Almost 100 university leaders, students and alumni rallied in Salem on Thursday to urge lawmakers to boost state support for public universities and protect the affordability of a college degree.
The annual UO Day at the state Capitol was a chance for university supporters to put a face on the dilemma students and their families will face if tuition increases can’t be reduced through increased state funding. In addition to meeting with legislators and Gov. Kate Brown, Duck bands performed in the House and Senate chambers, students showed off some of their research and UO President Michael Schill and student body President Quinn Haaga spoke about the benefits of public higher education.
The UO’s Board of Trustees recently approved a 10.6 percent tuition increase for resident undergraduate students for the coming academic year. The proposed tuition plan is conditional, and the university could lower tuition if the state provides increased funding for higher education.

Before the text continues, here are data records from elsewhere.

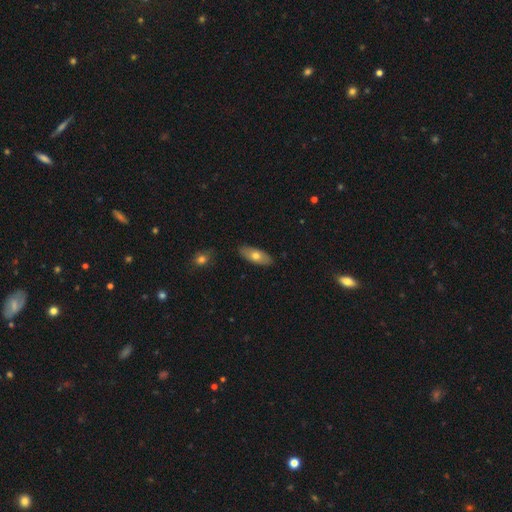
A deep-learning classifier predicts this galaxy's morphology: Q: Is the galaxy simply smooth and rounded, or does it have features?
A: smooth — 68%.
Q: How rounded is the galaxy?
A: in between — 79%.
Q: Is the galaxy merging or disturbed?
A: none — 88%.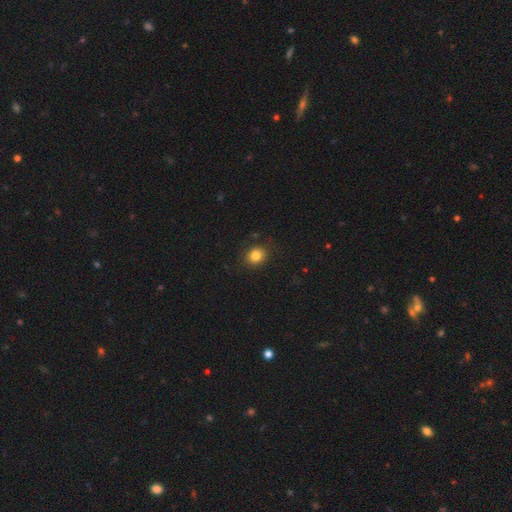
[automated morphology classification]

“A vibrant public education system is a vital component of a thriving economy and prosperous future for Oregon,” Schill and Haaga wrote in a commentary published in The Oregonian earlier this week.
The article called on state lawmakers to reinvest in higher education and consider the effect of two decades of cuts to public universities in Oregon. University leaders, students and alumni continued to make this case to lawmakers on Thursday alongside Schill and Haaga.

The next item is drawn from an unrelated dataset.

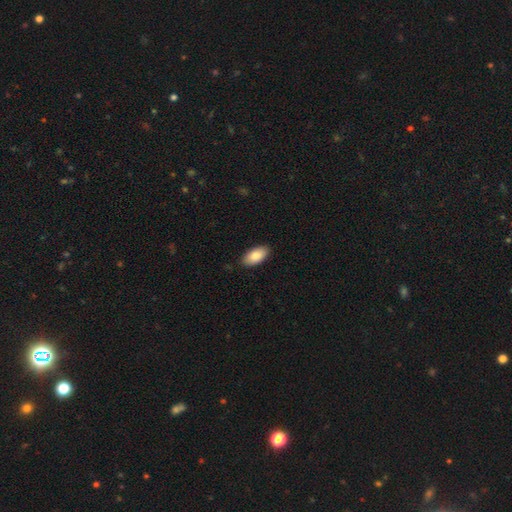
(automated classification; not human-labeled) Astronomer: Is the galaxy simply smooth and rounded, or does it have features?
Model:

The state’s seven public universities have requested $100 million in additional annual funding from the Legislature, which is currently developing a budget for the next biennium. The budget plan approved by the Board of Trustees clears the university to lower tuition by approximately 1 percentage point for every $20 million increase in state higher education funding.
Full funding of the $100 million request would mean a 5.1 percent undergraduate tuition increase at the UO, less than half of what is currently planned.
Many students shared their own stories about the effect of tuition increases on their families during conversations with legislators. Other students showcased their research to demonstrate the innovation and discovery that happens on campus.
The tuition increase approved by the Board of Trustees was based on a draft budget released by state lawmakers earlier this year. University leaders and students plan to continue lobbying for higher education funding as the Legislature works on completing and approving the state budget in the coming months.
“There is still hope that the UO can avoid raising tuition by more than 10 percent,” said Hans Bernard, the UO’s assistant vice president for state affairs and special assistant to the president, “and university leaders will continue to work tirelessly to urge state lawmakers to boost funding for public universities and keep the cost of a college degree affordable for Oregonians.”